La justice donne raison au Prince Laurent face à la Libye: que fera le gouvernement belge ?

C'était une histoire qui faisait date pour le Prince Laurent
C'était une histoire qui faisait date pour le Prince Laurent - © ISOPIX

Cette fois, ça devrait être la bonne. Du moins sur papier, en droit. Le Prince Laurent devrait toucher 50 millions d'euros de dommages et intérêts. Il a gagné son combat judiciaire contre la Libye. Le frère cadet du roi poursuivait le pays pour rupture de contrat avec une de ses anciennes asbl. Ce nouveau revers marque la fin d'une longue saga démarrée il y a 10 ans.

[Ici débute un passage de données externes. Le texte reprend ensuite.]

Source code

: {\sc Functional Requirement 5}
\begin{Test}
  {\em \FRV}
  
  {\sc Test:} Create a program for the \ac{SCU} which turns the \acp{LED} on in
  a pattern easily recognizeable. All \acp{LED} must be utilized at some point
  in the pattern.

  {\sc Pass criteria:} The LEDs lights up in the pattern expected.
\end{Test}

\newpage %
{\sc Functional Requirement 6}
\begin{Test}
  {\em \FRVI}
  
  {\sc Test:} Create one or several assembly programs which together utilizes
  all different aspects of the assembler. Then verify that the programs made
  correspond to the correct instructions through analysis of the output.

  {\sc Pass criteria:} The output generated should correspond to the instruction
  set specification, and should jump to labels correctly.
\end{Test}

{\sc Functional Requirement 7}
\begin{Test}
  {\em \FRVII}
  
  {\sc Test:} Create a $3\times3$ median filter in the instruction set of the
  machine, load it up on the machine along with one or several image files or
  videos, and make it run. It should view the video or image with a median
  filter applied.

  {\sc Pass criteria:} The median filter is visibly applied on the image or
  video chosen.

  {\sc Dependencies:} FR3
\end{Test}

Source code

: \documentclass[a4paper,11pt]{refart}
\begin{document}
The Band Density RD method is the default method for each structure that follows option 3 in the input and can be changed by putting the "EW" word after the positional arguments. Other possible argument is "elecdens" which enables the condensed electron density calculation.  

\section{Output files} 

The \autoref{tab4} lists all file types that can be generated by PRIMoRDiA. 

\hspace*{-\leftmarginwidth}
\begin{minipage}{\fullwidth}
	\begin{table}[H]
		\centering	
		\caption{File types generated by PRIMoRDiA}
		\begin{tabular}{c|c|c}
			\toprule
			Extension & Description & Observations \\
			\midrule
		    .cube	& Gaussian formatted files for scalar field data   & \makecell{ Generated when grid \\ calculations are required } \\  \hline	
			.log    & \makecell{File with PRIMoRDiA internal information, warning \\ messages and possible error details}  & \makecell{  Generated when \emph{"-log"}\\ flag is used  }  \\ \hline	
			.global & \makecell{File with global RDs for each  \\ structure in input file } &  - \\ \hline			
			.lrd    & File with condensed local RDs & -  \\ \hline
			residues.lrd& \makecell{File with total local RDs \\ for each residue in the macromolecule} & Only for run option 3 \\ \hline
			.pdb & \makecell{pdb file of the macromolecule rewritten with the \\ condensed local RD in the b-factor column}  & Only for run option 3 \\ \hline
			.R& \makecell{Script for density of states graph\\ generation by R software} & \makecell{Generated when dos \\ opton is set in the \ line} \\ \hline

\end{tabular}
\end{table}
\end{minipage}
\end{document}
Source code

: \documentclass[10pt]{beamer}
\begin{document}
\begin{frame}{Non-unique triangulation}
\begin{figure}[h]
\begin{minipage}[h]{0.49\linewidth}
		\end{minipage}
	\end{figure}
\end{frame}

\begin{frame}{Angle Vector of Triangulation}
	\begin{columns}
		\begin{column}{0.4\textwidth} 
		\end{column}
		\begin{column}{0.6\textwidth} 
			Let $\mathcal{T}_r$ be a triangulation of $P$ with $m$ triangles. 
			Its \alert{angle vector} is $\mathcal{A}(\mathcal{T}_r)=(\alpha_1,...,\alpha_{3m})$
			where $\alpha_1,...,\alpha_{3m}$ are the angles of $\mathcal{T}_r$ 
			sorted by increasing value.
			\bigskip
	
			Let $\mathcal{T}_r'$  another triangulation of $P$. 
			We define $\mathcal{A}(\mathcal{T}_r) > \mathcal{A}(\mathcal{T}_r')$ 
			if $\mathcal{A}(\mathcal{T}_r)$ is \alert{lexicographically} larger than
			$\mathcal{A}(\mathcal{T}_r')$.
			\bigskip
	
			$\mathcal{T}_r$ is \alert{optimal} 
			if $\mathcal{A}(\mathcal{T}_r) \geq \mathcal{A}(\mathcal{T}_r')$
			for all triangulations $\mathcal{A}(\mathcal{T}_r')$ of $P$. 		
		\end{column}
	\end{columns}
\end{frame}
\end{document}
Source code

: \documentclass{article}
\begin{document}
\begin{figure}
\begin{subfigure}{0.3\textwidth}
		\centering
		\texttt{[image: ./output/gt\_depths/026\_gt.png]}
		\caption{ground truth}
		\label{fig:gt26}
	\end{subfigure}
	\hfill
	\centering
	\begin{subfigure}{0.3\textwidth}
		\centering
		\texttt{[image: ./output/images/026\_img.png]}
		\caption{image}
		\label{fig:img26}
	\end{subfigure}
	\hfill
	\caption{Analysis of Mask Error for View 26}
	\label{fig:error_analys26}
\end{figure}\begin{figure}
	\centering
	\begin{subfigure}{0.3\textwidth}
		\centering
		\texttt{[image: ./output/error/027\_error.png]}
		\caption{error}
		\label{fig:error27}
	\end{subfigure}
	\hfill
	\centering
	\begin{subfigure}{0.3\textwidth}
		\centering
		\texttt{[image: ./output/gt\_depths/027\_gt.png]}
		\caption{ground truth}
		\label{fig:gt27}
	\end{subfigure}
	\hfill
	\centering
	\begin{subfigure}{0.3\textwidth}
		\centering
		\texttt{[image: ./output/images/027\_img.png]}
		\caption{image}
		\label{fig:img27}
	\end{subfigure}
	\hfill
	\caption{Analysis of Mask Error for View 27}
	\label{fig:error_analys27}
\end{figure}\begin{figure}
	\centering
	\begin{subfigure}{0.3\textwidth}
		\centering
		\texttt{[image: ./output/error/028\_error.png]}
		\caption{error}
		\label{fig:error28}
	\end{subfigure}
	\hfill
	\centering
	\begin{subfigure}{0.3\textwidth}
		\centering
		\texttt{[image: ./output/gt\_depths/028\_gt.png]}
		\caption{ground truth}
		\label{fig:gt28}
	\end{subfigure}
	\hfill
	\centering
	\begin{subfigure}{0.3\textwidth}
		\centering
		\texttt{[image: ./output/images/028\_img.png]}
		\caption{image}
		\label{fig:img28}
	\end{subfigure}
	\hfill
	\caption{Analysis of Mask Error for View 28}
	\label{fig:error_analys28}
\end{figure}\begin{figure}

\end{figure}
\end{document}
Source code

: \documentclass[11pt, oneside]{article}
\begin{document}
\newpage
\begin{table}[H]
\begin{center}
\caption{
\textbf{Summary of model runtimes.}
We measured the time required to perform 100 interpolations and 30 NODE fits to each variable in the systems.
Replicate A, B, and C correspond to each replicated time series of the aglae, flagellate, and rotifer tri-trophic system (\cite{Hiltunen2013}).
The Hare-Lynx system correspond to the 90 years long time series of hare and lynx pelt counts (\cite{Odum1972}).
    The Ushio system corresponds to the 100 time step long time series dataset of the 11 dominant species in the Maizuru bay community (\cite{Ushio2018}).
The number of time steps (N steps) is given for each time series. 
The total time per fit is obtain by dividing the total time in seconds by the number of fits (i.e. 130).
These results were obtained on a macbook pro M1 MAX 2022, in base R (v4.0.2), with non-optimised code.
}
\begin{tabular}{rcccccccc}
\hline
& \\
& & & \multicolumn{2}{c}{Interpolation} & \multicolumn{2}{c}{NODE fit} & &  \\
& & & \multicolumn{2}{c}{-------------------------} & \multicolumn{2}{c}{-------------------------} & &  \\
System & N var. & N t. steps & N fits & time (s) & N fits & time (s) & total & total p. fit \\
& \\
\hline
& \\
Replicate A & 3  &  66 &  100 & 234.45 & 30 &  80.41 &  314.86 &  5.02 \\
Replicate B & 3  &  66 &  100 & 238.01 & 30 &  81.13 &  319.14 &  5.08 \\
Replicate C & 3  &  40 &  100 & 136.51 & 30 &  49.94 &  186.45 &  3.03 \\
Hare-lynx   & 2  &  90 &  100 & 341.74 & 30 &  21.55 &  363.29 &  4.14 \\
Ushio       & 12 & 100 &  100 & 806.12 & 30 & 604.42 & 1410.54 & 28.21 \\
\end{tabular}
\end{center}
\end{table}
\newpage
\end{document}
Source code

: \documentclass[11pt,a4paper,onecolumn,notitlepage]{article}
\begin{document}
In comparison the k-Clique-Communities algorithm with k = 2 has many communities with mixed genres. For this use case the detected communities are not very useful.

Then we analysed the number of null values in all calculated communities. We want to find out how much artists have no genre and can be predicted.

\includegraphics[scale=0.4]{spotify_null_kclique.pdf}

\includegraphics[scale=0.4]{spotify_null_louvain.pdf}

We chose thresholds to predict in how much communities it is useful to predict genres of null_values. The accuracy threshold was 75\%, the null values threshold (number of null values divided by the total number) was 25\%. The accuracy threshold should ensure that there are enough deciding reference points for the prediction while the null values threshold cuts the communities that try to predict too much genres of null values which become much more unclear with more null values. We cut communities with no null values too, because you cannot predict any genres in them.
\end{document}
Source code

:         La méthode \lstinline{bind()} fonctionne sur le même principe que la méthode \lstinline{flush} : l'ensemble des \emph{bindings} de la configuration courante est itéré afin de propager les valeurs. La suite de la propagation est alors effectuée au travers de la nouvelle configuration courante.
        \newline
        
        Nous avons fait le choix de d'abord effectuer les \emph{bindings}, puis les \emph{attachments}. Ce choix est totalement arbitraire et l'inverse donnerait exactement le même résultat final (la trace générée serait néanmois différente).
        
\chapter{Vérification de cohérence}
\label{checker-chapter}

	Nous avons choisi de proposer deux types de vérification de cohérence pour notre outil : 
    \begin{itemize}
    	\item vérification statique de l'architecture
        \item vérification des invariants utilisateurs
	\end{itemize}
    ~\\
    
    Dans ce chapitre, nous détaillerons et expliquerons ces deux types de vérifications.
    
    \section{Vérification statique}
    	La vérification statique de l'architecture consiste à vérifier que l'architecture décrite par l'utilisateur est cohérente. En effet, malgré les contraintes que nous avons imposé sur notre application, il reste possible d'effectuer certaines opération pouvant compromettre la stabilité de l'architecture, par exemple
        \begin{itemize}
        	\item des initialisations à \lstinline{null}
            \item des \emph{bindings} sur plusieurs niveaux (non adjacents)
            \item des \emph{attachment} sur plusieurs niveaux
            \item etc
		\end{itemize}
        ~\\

La Libye va devoir passer à la caisse auprès du liquidateur d'une ex-asbl du prince Laurent, GSDT (Global Sustainable Development Trust) en vertu d'une récente décision de justice, rapporte vendredi l'hebdomadaire Le Vif.

Depuis novembre 2014, GSDT dispose d'une décision judiciaire définitive - un arrêt de la cour d'appel de Bruxelles - forçant l'État libyen à lui verser 38.479.041 euros de dommages et intérêts à la suite d'une rupture unilatérale de contrat.

Tout commence en 2008. L'ASBL du Prince Laurent GSDT signe un contrat avec la Lybie. Un investissement de 70 millions d'euros sera mis sur la table afin de planter des arbres et de reboiser la Côte libyenne. La machine est enclenchée, engagement de personnel, le chantier lancé. Mais la Libye décide de rompre le contrat, sans prévenir.

Résultat : en 2011, l'ASBL est obligée de déposer le bilan. C'est la faillite. Le Prince Laurent décide d'attaquer l'Etat libyen, ce qui débouche sur un premier jugement en 2012 qui force la Lybie à verser des dommages et intérêts. Cela ne plait pas à la Lybie qui va en appel. Le 20 novembre 2014, la cour d'appel confirme le jugement, assorti des intérêts et des frais de justice. Soit quelque 50 millions d'euros.

Dernière chance pour la Lybie

Le feuilleton aurait dû s'arrêter là. Mais l'an dernier, la Libye attente un dernier recours : une requête civile en rétractation. Ce recours est "extraordinaire" car il y a des éléments nouveaux : en 2011, l'asbl du Prince aurait accepté des indemnités de près de 300 000 euros. Faux, rétorquent les avocats du Prince Laurent. Ils évoquent une somme est bien trop ridicule comparés aux millions d'euros réclamés.

Il y a quelques jours, la justice donne tort à la Libye. Elle doit bien rembourser avec les intérêts et frais de justice,  cela revient à 50 millions d'euros.
Ils devraient être versés à la nouvelle asbl du Prince Laurent : Environment Network. Elle a été créée le juin dernier à Waterloo dans le but de percevoir l'argent.

Une victoire ? Pas si vite !

Cette victoire judiciaire doit maintenant être suivie d'effets. Mais c'est loin d'être gagné : "Malheureusement, cette victoire n'apporte pas encore de solution", nous dit Me Laurent Arnauts, l'avocat du Prince Laurent.  Pour lui, le vrai problème, ce n'est pas la Libye, mais plutôt  le gouvernement belge "qui n'apporte pas son concours depuis maintenant 2013, en vue d'exécuter un arrêt de la cour d'appel, qui avait déjà condamné la Libye à verser 45 millions d'euros à l'asbl du prince." 

L'avocat de Laurent de Belgique est remonté contre le gouvernement fédéral : "Ce que nous attendons aujourd'hui du gouvernement belge, c'est qu'il fasse ce que tout gouvernement est censé faire dans une démocratie, c'est prêter son concours à l'exécution d'une décision de justice, et en l'occurrence, le gouvernement belge est en mesure de le faire, puisqu'il est gardien de plus de 16 milliards d'euros qui sont gelés comme étant des fonds libyens, et que le gouvernement belge a déjà fait en sorte que les autres entreprises qui avaient des créances à l'égard de la Libye soient intégralement payées. Et la seule exception à ce jour, c'est l'asbl du prince Laurent". 

L'affaire est donc loin d'être terminée et s'inscrit dans le dossier des fonds libyens gelés, mais dont les intérêts ont été libérés.